East Asia begins moving west, and Antarctica starts floating northward toward South Asia and the east coast of Africa. Eventually, North America and Western Europe merge across the Atlantic. By the time the 250 million year mark is reached, any current continental regions are barely distinguishable amid the large landmass. On the other side of the Earth is a huge stretch of ocean.
This would not be the first time that almost all the landmass on Earth is concentrated in one massive supercontinent. The last time this happened was during the Early Permian Epoch, around 299 million to 273 million years ago, according to the Encyclopedia Britannica.
That supercontinent was called Pangea—also spelled Pangaea—and it was surrounded by a global ocean called Panthalassa.

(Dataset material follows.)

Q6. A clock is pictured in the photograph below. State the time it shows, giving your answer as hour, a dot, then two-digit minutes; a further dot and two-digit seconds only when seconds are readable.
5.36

It started to break apart around 200 million years ago and eventually formed the continents and oceans we know today.
Continents are in motion because heat from the radioactive processes within the Earth causes the Earth’s crust—which is made up of 15 to 20 moving tectonic plates resting on the molten rock of the mantle—to move.
Robert Butler, a professor of tectonics, geology and geophysics at the University of Aberdeen in Scotland, told Newsweek the future supercontinent animation was “pretty crude and hard to judge,” as it does not show plate boundaries.

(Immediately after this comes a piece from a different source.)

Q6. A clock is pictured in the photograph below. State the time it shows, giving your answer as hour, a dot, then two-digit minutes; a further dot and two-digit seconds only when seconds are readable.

However, he said that “people might quibble about the details on the animation, such as their own place on the planet, but the overall principle is pretty solid.”
Butler also said that predicting future continental drift relies on using past records of continental movements and then extrapolating from them into the future.
“It’s pretty robust because the velocities of relative plate motion are slow and it’s nonturbulent,” he said. “We can track back plate evolution very accurately for the past, say, 200 million years, as the record of relative plate motion is charted by the record of sea-floor-spreading on the world’s modern oceans.
“You can test the extrapolations by fitting bits of geology together like parts of a jigsaw—the rocks on the continents rather than simply the edges, as these distort and break or recombine.”
Butler said the prediction of a future Pangea is not very surprising. “One thought is that supercontinents come and go in cycles over the past 3 billion years at least.”